**Passage provided**
On May 7, 2026, Lenzing Group — the Austrian fibre manufacturer behind the Tencel and Lenzing brand names, and the dominant global supplier of lyocell fibre — reported its first quarter 2026 results. Buried inside a set of numbers that read, on the surface, like a corporate recovery story is a warning worth understanding if you buy or sell lyocell fabric: cost pressure is building from the second quarter of 2026 onward, and the company has explicitly declined to give full-year guidance because of it.
What actually happened in the numbers
Lenzing posted a positive net result of €24 million in Q1 2026, its first positive quarter after three consecutive negative quarters through 2025 — a genuine turnaround on paper. But the underlying trend is more mixed than that headline suggests.
Revenue was €616 million, down 11 percent year on year, reflecting weaker fibre volumes. EBITDA came in at €116.3 million against €156.1 million in the same quarter last year. A meaningful share of the quarter's profitability came from one-off items — €25.7 million from the sale of surplus EU emission allowances and an accounting gain tied to Lenzing's new majority stake in TreeToTextile — rather than from the core fibre business alone.
The warning that matters more than the headline
The detail buyers should actually pay attention to sits further down the report: Lenzing states directly that Middle East-related disruptions — the indirect effects of the US-Iran conflict on energy markets, supply chains, and consumer confidence — are pushing up energy, chemical, logistics, and wood costs specifically from the second quarter of 2026 onward. Management is responding with tighter pricing and supply actions to offset it.
This is a fibre producer with genuine pricing power in the lyocell category — the material behind branded Tencel fabric — telling its own investors it cannot see clearly past the current quarter. That is a meaningfully different signal than a routine earnings report, and it is the kind of upstream information that rarely reaches fabric buyers directly, since it sits in an investor relations filing rather than anywhere a designer or boutique owner would normally look.
Why this connects to more than one company's balance sheet
Lenzing's Q1 result did not happen in isolation. Industry-wide, US textile and clothing imports fell 12 percent in the first quarter of 2026 to $23.7 billion, a period in which tariff effects continued to be felt across the sector, according to trade press coverage published around the same time. Cotton markets have also been unusually volatile through the reporting period, with global production forecasts running ahead of mill use and ending stocks trending higher — a dynamic that keeps pressure on pricing across natural and cellulosic fibres alike, even when the pressure points differ fibre to fibre.

**Dataset records**
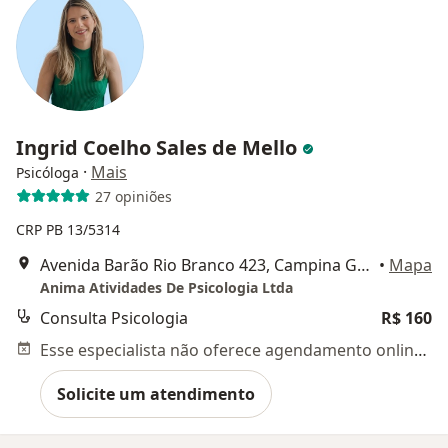
Ingrid Coelho Sales de Mello
·
Mais
Psicóloga
27 opiniões
CRP PB 13/5314
Avenida Barão Rio Branco 423, Campina Grande
•
Mapa
Anima Atividades De Psicologia Ltda
Consulta Psicologia
R$ 160
Esse especialista não oferece agendamento online para esse endereço.
Solicite um atendimento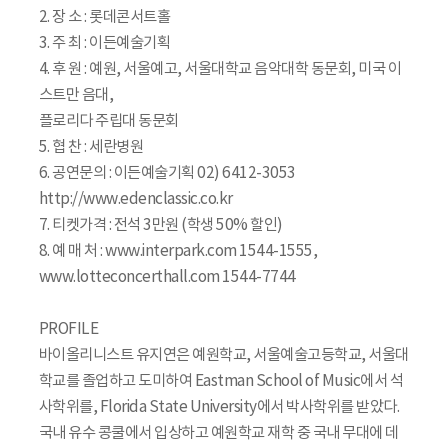
2. 장 소 : 롯데콘서트홀
3. 주 최 : 이든예술기획
4. 후 원 : 예원, 서울예고, 서울대학교 음악대학 동문회, 미국 이
스트만 음대,
플로리다 주립대 동문회
5. 협 찬 : 세란병원
6. 공연문의 : 이든예술기획 02) 6412-3053
http://www.edenclassic.co.kr
7. 티켓가격 : 전석 3만원 (학생 50% 할인)
8. 예 매 처 : www.interpark.com 1544-1555,
www.lotteconcerthall.com 1544-7744
PROFILE
바이올리니스트 유지연은 예원학교, 서울예술고등학교, 서울대
학교를 졸업하고 도미하여 Eastman School of Music에서 석
사학위를, Florida State University에서 박사학위를 받았다.
국내 유수 콩쿨에서 입상하고 예원학교 재학 중 국내 무대에 데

**Questions**
1. In the Lenzing earnings article, substitute "Sales" for "Revenue" and give the passage again from "Revenue was €616" to "fibre business alone.".
2. Resume the Lenzing earnings article from its last sentence.

**Replies**
1.
Sales was €616 million, down 11 percent year on year, reflecting weaker fibre volumes. EBITDA came in at €116.3 million against €156.1 million in the same quarter last year. A meaningful share of the quarter's profitability came from one-off items — €25.7 million from the sale of surplus EU emission allowances and an accounting gain tied to Lenzing's new majority stake in TreeToTextile — rather than from the core fibre business alone.

2.
Put together, the picture for the second half of 2026 is one of real input-cost pressure building across the cellulosic fibre supply chain — lyocell included — at the same time as demand visibility is genuinely poor. That is not a dramatic story, but it is a useful one: it explains, with a named and dated source, why fibre and fabric pricing in this category may move over the coming months in ways that are not really about any individual supplier's choices.
What this means in practical terms
For anyone working with lyocell-blend fabric — in dressmaking, boutique buying, or production planning — the practical takeaway is straightforward: cost stability in this fibre category through the second half of 2026 is genuinely uncertain, by the producer's own admission, not by speculation. If a collection or production run depends on a specific lyocell fabric at a specific price point, locking in yardage sooner rather than later removes exposure to a cost pressure that the fibre's own manufacturer is currently flagging as real and unresolved.
HIBA carries two lyocell-blend jacquards, at different weights and lyocell proportions:
Lyocell Viscose Jacquard Fabric
190 GSM · 145cm wide · 55% lyocell, 45% viscose · ten colourways
Shop Fabric — From $23/m
Lightweight Lyocell Jacquard Fabric
91 GSM · 145cm wide · 77% Tencel lyocell, 23% polyamide · semi-sheer tonal crinkle
Shop Fabric — From $16/mThis is worth saying plainly: this is not a HIBA pricing announcement, and current HIBA prices on both fabrics are unaffected today. It is a read of upstream fibre economics, sourced directly to Lenzing's own Q1 2026 disclosure, offered because understanding where a fibre's cost base is heading is genuinely useful information for anyone building with it — regardless of where that fabric is eventually purchased.
Source: Lenzing Group Q1 2026 results, published May 7, 2026, and industry trade coverage of the same reporting period. Figures and quotes above are drawn directly from Lenzing's own investor disclosure.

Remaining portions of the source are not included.